> _DATASET CONTENT_
--------

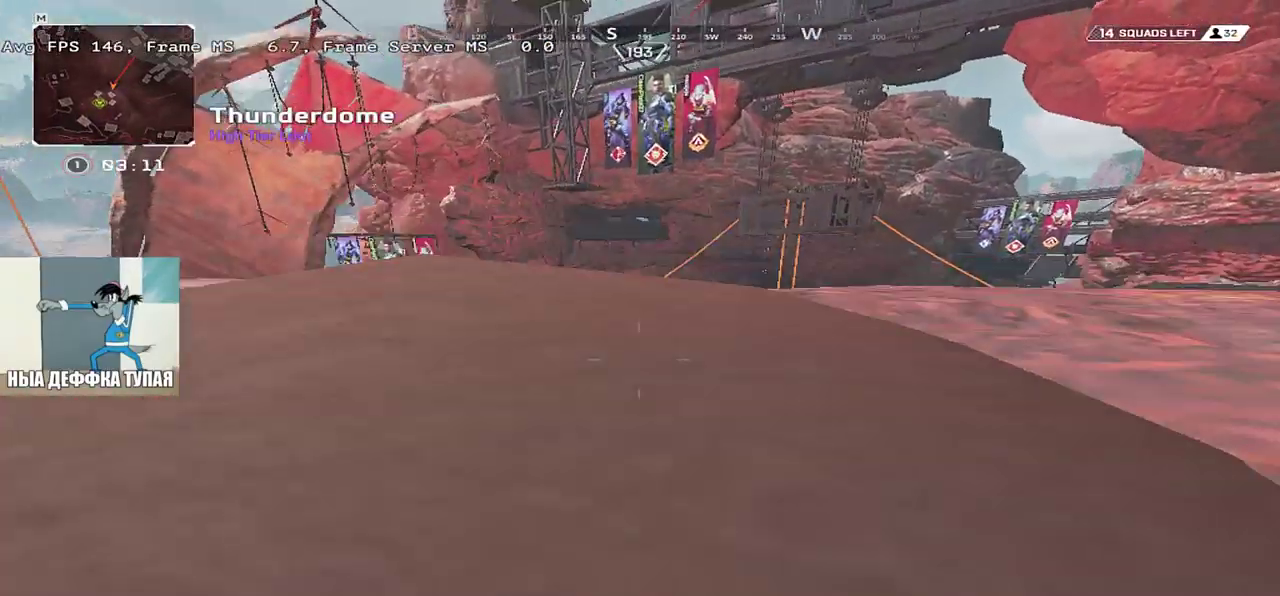
{"keys": ["w"], "mouse": [], "events": []}
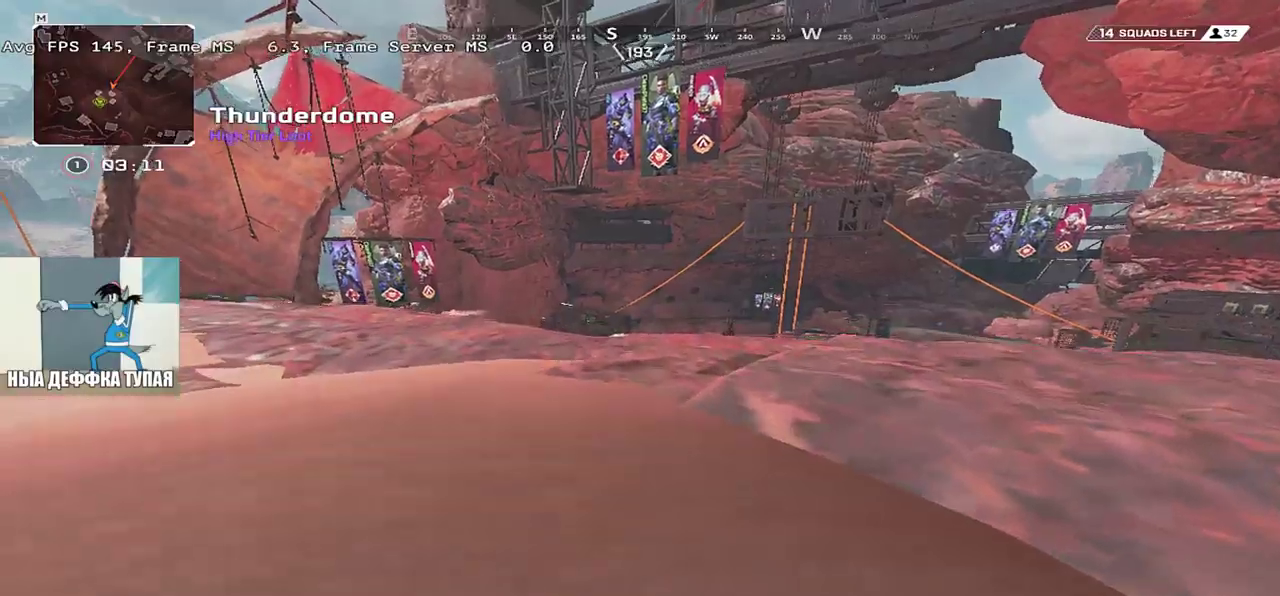
{"keys": ["w"], "mouse": [], "events": [[17, "2", "down"], [83, "2", "up"], [183, "1", "down"], [250, "3", "down"], [283, "1", "up"], [333, "3", "up"]]}
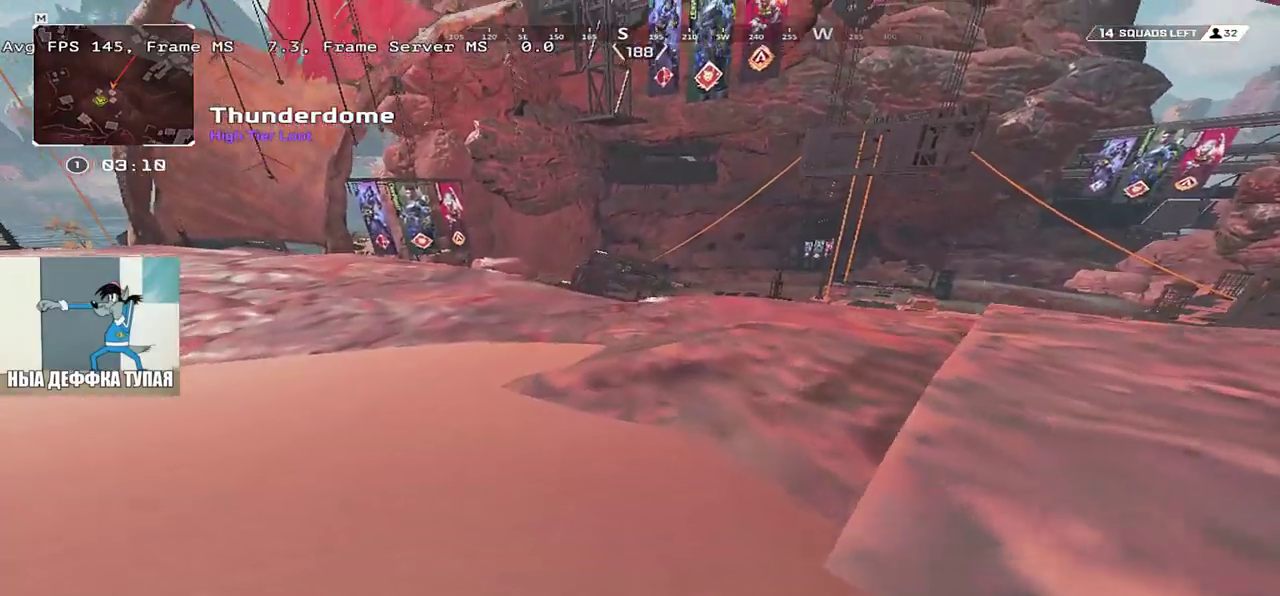
{"keys": ["w"], "mouse": [], "events": [[283, "2", "down"], [367, "2", "up"], [367, "3", "down"], [450, "3", "up"]]}
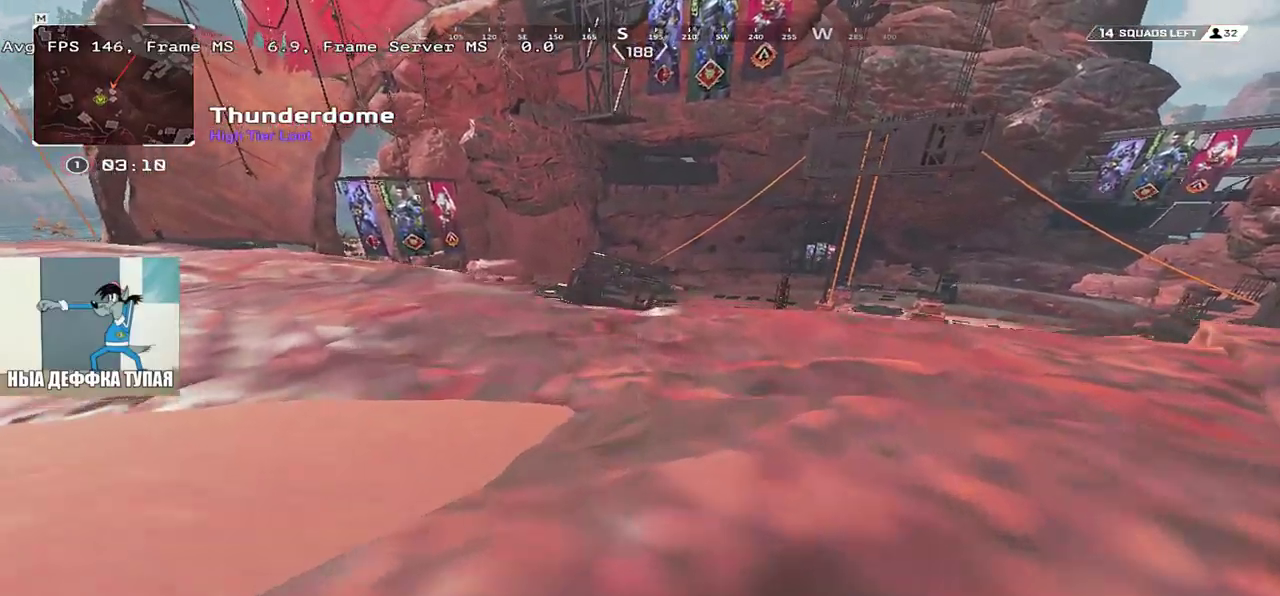
{"keys": ["w"], "mouse": [], "events": [[117, "1", "down"], [183, "1", "up"], [183, "3", "down"], [250, "3", "up"]]}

--------

> _TASK DESCRIPTION_
When an image appears in the data, skip it and output the rest exactly.

> _WRITTEN RESPONSE_
{"keys": ["w"], "mouse": [], "events": []}
{"keys": ["w"], "mouse": [], "events": [[17, "2", "down"], [83, "2", "up"], [183, "1", "down"], [250, "3", "down"], [283, "1", "up"], [333, "3", "up"]]}
{"keys": ["w"], "mouse": [], "events": [[283, "2", "down"], [367, "2", "up"], [367, "3", "down"], [450, "3", "up"]]}
{"keys": ["w"], "mouse": [], "events": [[117, "1", "down"], [183, "1", "up"], [183, "3", "down"], [250, "3", "up"]]}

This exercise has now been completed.